One step ahead
Written by: Josh August 29 2011 So I walked into […]
So I walked into Bub’s room the other morning. It was 6:00, that time when I groggily stumble in to give him his fikey and gently coax him back to sleep for another hour.
He’s crying, it’s dark, I flip on the bathroom light across the hall so I can see. But I didn’t expect to see this: I open the door and there’s Bub, sitting up in his crib. Just sitting there, against the rails, crying, like that was a totally normal thing to do.
My first thought was, naturally…DEMON BABY, DEMON BABY!!! He’s been possessed, he is no longer Bub as we knew him, and does anyone know a good exorcist? Okay, a bit rash, maybe, but plausible. Perhaps I watch too many horror flicks, but I could have sworn that yesterday I caught him in the pack n' play, spinning his head around like a basketball on a fingertip. Or maybe it was a dream. Hard to tell these days.
Anyway, second thought (much more rational) was perhaps he is ill. No well baby that I know of (all one of him) sits up in his crib and cries. How long had he been sitting there, exactly? And what force of nature assisted him out of the prone position? We know from hours of laboratory study that Bub cannot, in fact, attain a sitting position from either his stomach or his back. We all live with our limitations. But surely there was an explanation.
Third thought: Mommy was messing with me. She somehow heard him before me, snuck out of our room, into his, sat him up, then snuck back out of his and back into ours without waking me. Yeah, that could happen. But why? What’s the motivation? If there’s a joke there, I don’t get it, honey. I “woke her up” and confronted her about it. Her response is not really appropriate to print, I’m afraid; suffice it to say, she adamantly denied all allegations. Somebody get me a time machine and a rotary phone—I need Robert Stack and Unsolved Mysteries.

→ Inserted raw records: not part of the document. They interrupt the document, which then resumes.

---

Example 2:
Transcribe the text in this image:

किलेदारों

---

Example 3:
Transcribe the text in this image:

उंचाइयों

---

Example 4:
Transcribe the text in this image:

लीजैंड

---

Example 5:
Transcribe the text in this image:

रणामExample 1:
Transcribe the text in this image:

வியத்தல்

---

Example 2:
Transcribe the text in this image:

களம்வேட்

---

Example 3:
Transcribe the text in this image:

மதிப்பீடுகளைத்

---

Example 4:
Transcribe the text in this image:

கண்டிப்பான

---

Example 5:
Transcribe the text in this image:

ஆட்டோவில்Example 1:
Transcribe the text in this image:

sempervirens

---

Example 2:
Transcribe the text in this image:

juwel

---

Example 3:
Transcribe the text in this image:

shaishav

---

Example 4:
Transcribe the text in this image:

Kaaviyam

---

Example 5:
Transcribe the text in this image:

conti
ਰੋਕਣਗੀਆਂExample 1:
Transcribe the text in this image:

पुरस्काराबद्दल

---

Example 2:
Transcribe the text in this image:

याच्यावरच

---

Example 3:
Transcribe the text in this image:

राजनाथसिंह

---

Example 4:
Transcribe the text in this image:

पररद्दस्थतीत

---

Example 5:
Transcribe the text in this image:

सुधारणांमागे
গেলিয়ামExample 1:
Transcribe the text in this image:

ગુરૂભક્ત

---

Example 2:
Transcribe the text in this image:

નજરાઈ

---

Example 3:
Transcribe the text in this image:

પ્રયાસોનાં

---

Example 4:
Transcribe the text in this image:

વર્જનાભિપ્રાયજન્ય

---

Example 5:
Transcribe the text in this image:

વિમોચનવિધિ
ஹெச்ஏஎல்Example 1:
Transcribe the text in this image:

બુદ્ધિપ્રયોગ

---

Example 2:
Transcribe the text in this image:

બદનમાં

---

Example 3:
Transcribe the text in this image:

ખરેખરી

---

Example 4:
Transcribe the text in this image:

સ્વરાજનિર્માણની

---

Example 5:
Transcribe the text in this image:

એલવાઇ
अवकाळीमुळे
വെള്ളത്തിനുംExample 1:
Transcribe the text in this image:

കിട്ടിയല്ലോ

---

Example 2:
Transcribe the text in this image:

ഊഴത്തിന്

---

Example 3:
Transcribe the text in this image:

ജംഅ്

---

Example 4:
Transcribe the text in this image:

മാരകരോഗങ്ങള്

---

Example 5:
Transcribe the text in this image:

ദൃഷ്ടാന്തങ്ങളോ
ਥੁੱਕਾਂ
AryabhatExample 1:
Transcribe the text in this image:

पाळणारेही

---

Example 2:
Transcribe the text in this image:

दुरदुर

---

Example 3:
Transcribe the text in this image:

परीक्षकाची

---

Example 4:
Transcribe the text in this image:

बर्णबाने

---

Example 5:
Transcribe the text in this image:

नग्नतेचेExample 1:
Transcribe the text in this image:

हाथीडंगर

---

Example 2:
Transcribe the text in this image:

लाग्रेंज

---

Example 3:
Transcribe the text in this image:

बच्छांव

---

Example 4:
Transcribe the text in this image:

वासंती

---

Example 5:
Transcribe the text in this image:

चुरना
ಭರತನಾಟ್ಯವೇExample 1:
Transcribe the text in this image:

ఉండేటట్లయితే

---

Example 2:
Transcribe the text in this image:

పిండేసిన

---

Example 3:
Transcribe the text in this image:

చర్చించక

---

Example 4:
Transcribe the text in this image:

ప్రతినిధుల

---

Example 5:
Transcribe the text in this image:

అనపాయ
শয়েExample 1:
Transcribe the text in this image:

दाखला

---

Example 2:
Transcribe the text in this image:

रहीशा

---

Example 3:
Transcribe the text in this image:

My fourth thought was that Bub somehow fashioned a grappling hook out of Blankie and his fikey. One lucky throw at the rail, one strong tug with a good push off the mattress, and voila! Prone no more. This seemed the most likely scenario, until I tried to picture him actually tying the fikey on. Hmm. And besides, he would never risk it coming loose, going overboard. In object impermanence land, that would be a real crusher.
But after the smoke of the conspiracy theory fires cleared, I was left with the simple, mostly undeniable truth: Bub had gotten himself up, one way or another (MENSA, I await your call). It was shocking, it was incredibly cute, but it was also an eye-opener.
He did it one more time a couple days later, after a nap. And this is when it hit me: If Bub can sit up, perhaps he can stand up. And if he can stand up, that crib bar is just at eye level, etc. Needless to say, we’ve put the crib bar up to it’s highest position.
And that’s what this is all about, really—staying one step ahead. Expecting the unexpected. He sits, we prepare for crawling. He crawls, we’re already ready for him to walk. And so on. I imagine this will go on pretty much indefinitely. Someday, Bub will be a teenager, with a driver’s license and no car. He’ll sneak out into the garage, my keys in his nefarious little hands. And he’ll turn the key, but that car won’t start. And Bub will likely go into his room and sit in his bed and cry, just for old times sake.
Sorry kid, Daddy loves you, but he totally disconnected the battery cables.